Researchers have identified a group of ependymal cells with latent regenerative potential in the central nervous system (CNS) of mice. The cells underwent extensive proliferation and differentiation in response to CNS damage in adult mice and were coaxed into differentiating in cell culture when suitable factors were added. If similar cells are identified in humans, this would open new avenues for treating injuries affecting the brain and spinal cord.
The work was published in Developmental Cell (“DNGR-1-tracing marks an ependymal cell subset with damage-responsive neural stem cell potential”). Bruno Frederico, PhD, and Caetano Reis e Sousa, PhD, researchers from the Francis Crick Insitute, led the study.
Stem cells help repair tissue damage by replacing cells after disease or injury. In contrast to some organs, such as the skin and intestine, where stem cells are constantly active, the adult mammalian CNS has limited regenerative potential.
The team of researchers identified a group of CNS cells that express DNGR-1, a receptor that, until now, had only been found on cells of the immune system. “We demonstrate that DNGR-1-lineage-traced ependymal cells arise early in embryogenesis (E11.5) and subsequently spread across the lining of cerebrospinal fluid (CSF)-filled compartments to form a contiguous sheet from the brain to the end of the spinal cord,” the researchers wrote in their paper.

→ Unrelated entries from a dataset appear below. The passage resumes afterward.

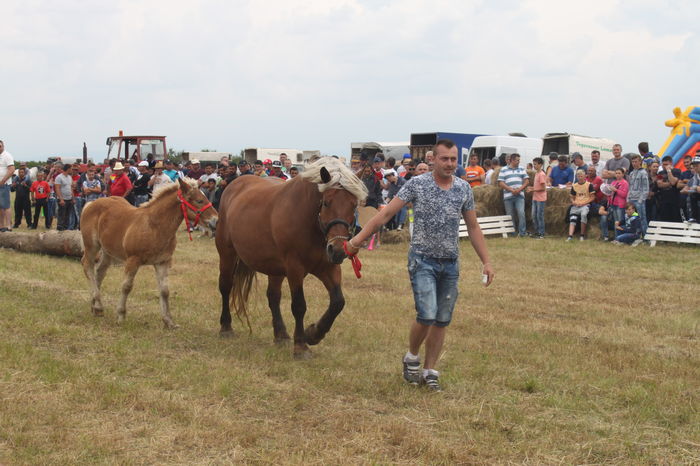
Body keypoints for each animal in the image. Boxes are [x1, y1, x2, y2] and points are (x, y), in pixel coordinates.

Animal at [80, 177, 218, 328]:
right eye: (199, 200)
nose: (216, 220)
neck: (155, 226)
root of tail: (91, 204)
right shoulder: (133, 260)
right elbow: (126, 287)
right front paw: (121, 315)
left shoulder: (163, 262)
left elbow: (164, 291)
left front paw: (168, 321)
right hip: (92, 246)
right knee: (87, 266)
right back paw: (98, 306)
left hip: (108, 251)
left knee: (99, 272)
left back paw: (95, 306)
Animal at [215, 157, 368, 358]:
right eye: (327, 202)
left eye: (353, 205)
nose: (337, 250)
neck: (310, 223)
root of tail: (234, 184)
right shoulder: (294, 268)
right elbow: (299, 305)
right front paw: (301, 346)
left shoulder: (328, 267)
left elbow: (337, 302)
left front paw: (314, 334)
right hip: (227, 254)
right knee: (226, 286)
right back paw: (226, 327)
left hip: (275, 268)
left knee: (273, 297)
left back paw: (281, 335)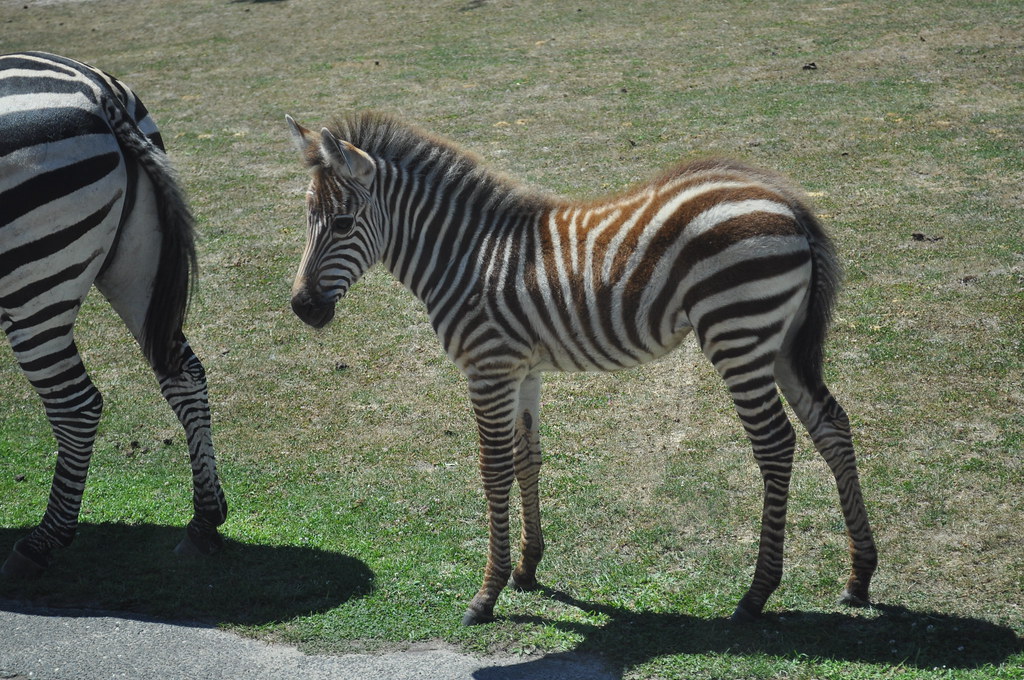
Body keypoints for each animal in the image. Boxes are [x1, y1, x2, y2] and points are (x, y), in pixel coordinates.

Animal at [0, 52, 227, 576]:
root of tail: (97, 91)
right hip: (138, 260)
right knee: (184, 373)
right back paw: (204, 521)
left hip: (34, 287)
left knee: (77, 406)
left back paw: (42, 542)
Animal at [285, 111, 877, 625]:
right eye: (307, 220)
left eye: (343, 223)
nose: (302, 308)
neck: (467, 256)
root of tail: (786, 199)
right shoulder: (522, 369)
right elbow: (527, 458)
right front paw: (526, 569)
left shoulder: (488, 367)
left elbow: (493, 470)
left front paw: (487, 593)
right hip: (782, 340)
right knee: (831, 425)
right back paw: (859, 577)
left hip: (739, 334)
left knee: (776, 445)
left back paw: (757, 593)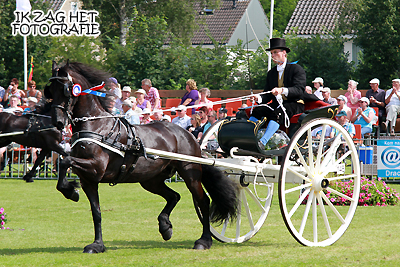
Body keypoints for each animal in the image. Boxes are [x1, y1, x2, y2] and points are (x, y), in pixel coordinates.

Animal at [44, 61, 238, 254]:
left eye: (66, 89)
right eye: (50, 90)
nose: (57, 122)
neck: (97, 126)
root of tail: (188, 136)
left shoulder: (96, 168)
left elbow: (65, 160)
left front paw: (70, 191)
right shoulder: (88, 180)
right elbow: (96, 212)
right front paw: (97, 244)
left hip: (190, 174)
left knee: (203, 202)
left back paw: (204, 240)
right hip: (151, 180)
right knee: (174, 196)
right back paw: (165, 227)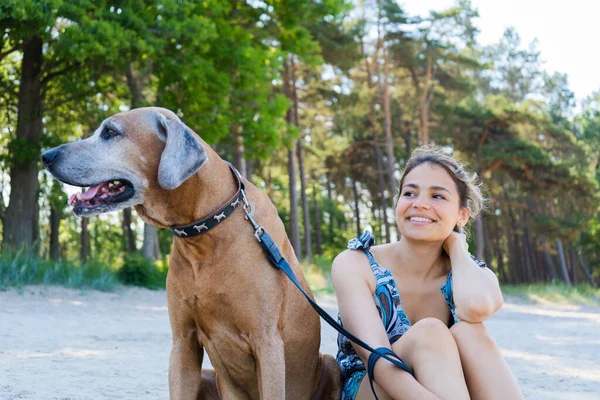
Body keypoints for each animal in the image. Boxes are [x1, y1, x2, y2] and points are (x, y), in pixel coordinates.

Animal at [41, 107, 340, 400]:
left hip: (331, 364)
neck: (206, 233)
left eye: (110, 132)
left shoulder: (267, 342)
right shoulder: (183, 341)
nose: (46, 155)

In healthy mice, these DNGR-1-traced cells remained committed to their ependymal fate. However, in injured mouse spinal cords, the cells responded by dividing, migrating towards the damaged area, and differentiating into astrocytes, one of the major cell types of the nervous system.
“[We] don’t know if these cells exist in humans,” Frederico explained. “[But] if they do, it would be interesting to see if they also default to becoming astrocytes rather than neurons in response to damage. This might help explain why the mammalian central nervous system does not have a strong ability to repair itself after injury.
“If we could find a way to overcome the barriers that are stopping the differentiation into neurons and oligodendrocytes after spinal cord injury, it could present a new avenue of therapies to treat spinal cord injuries.”
The team also looked at these cells in detail in the lab and found they demonstrated key hallmarks of stem cell behavior. They divided continuously over a long period of time, and were also able to differentiate into all three main cell types of the central nervous system—neurons, astrocytes, and oligodendrocytes.
“However, whether this means that those cells can be considered latent stem cells remains to be fully established,” the researchers wrote in their paper. “The tri-potency of DNGR-1-traced ependymal cells could only be revealed in vitro, and it will be important to assess why and how differentiation in vivo is restricted to astrocytes.”
But the work represents an important advance in understanding the heterogeneity of ependymal cells and how this particular subset responds to damage in the CNS.
“There was uncertainty over whether ependymal cells can have neural stem cell capabilities, but this study underscores their potential,” Reis e Sousa said. “We hope that studying these cells will help build a more complete picture of the role different types of stem cells play in repairing damage, which could have important implications for regenerative medicine.”